Je n’ignore pas que la question des réfugiés concerne presque tous les pays d’Europe et même du monde: mon pays – l’Italie – a connu très récemment une situation difficile avec plus de 20 000 Albanais qui ont demandé l’asile politique. Il s’agit d’établir un équilibre entre l’intérêt général du pays d’accueil et l’intérêt individuel des demandeurs d’asile.

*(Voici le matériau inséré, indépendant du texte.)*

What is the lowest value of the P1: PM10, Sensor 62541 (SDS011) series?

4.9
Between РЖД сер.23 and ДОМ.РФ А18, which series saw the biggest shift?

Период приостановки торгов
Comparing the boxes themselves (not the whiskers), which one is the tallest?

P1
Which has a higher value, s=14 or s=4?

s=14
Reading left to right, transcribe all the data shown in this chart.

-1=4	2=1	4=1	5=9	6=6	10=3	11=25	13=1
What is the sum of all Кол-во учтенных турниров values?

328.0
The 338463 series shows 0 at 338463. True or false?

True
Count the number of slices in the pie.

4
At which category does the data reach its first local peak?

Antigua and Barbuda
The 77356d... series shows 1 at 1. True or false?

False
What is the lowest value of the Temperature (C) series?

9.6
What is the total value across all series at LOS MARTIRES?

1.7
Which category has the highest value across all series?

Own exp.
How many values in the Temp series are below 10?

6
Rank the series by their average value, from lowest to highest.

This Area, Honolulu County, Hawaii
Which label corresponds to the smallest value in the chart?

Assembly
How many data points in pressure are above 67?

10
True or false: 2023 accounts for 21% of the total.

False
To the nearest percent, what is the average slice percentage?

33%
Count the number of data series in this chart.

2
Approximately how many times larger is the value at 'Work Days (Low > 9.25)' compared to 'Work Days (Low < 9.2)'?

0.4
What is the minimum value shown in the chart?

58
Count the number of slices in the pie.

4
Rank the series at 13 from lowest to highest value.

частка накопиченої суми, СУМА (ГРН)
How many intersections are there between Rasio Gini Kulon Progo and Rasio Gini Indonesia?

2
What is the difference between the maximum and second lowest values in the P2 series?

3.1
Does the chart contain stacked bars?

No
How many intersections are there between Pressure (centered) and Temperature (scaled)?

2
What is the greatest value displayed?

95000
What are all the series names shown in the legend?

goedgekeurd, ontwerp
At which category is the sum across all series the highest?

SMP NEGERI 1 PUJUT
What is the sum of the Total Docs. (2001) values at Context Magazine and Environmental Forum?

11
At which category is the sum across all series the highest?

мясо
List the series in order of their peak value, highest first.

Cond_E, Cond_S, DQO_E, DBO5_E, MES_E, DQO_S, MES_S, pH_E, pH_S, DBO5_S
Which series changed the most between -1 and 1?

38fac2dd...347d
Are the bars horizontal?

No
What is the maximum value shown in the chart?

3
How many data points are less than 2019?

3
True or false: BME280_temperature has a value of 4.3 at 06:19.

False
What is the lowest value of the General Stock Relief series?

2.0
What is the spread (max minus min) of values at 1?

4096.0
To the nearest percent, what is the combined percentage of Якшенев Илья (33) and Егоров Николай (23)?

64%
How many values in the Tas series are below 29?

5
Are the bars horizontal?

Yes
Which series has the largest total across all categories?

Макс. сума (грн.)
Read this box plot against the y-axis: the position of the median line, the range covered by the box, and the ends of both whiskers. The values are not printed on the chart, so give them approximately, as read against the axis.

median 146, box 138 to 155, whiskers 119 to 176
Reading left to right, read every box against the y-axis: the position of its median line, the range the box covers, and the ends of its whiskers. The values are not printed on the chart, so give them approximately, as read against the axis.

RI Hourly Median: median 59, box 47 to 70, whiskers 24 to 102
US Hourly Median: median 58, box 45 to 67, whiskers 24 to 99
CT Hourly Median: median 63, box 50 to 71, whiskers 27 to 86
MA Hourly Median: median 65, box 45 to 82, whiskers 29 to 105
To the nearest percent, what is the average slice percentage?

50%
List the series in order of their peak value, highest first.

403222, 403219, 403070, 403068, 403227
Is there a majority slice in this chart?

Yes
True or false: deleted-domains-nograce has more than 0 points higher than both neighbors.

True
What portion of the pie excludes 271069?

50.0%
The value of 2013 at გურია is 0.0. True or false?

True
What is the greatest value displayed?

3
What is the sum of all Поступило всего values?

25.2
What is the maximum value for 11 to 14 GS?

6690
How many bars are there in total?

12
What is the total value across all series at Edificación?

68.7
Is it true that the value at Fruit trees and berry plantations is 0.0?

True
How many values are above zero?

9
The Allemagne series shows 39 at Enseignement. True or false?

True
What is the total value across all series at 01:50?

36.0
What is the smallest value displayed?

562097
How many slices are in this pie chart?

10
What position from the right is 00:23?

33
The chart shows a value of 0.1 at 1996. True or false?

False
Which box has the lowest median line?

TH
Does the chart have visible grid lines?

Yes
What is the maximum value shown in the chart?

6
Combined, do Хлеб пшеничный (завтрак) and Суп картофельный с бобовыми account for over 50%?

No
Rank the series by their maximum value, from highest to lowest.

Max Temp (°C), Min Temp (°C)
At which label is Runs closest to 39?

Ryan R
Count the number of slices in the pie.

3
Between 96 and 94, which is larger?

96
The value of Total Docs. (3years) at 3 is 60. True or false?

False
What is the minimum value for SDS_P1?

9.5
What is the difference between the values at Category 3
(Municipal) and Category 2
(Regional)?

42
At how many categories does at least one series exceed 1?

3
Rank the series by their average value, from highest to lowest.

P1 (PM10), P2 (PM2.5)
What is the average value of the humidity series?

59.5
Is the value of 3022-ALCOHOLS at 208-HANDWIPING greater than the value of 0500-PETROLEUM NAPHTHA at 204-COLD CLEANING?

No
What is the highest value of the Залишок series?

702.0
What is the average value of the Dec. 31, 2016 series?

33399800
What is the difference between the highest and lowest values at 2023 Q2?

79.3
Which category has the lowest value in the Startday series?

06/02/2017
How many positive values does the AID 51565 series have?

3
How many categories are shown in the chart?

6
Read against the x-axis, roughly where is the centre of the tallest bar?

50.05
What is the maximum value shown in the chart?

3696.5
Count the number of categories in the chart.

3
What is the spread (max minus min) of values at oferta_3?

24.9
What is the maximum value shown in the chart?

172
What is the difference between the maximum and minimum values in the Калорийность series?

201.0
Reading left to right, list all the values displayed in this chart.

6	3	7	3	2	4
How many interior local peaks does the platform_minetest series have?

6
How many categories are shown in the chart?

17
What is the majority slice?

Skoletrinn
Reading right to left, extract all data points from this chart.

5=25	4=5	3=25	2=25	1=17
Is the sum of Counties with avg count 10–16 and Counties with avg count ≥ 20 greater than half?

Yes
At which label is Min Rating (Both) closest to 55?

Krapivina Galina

On ne peut pas dire que les autorités nationales doivent accepter un groupe pour la seule raison qu’il appartient à une minorité: on créerait des problèmes d’une dimension dépassant les possibilités réelles des États. En l’occurrence, on ne peut donc pas affirmer que tous les Tamouls ont le droit d’être accueillis, même s’ils font partie d’une minorité vraiment persécutée. En l’espèce toutefois, ainsi que la minorité de la Commission l’a bien souligné dans son opinion séparée, « même si l’on se base sur l’analyse que le Gouvernement fait de la situation à Sri Lanka en février 1988, les requérants risquaient réellement de subir des mauvais traitements graves à leur retour dans ce pays ». Cette conclusion est confirmée par les opinions d’associations ou organisations particulièrement qualifiées, comme le Conseil britannique pour les réfugiés, le Haut Commissariat des Nations Unies pour les réfugiés ou Amnesty International. L’Adjudicator a reconnu valable la thèse des requérants et le Gouvernement en a correctement tiré les conséquences en payant aux intéressés leur voyage de retour. Les requérants couraient par conséquent un risque réel de subir des persécutions et de voir menacée leur intégrité physique.
Il y a donc pour moi, sans aucun doute, violation de l’article 3 (art. 3) de la Convention.
J’ai voté aussi pour la violation de l’article 13 (art. 13) pour les raisons indiquées par le juge Walsh dans son opinion dissidente.